→ How to complete this task
Write out the line that contains "letter is capitalized have meanings" and every line after it through the end of the entries, exactly as given and with no other lines.

→ Dataset content
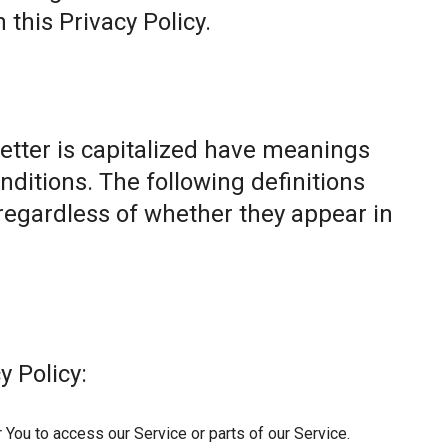
this Privacy Policy.
letter is capitalized have meanings
nditions. The following definitions
egardless of whether they appear in
y Policy:
You to access our Service or parts of our Service.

→ Exercise result
letter is capitalized have meanings
nditions. The following definitions
egardless of whether they appear in
y Policy:
You to access our Service or parts of our Service.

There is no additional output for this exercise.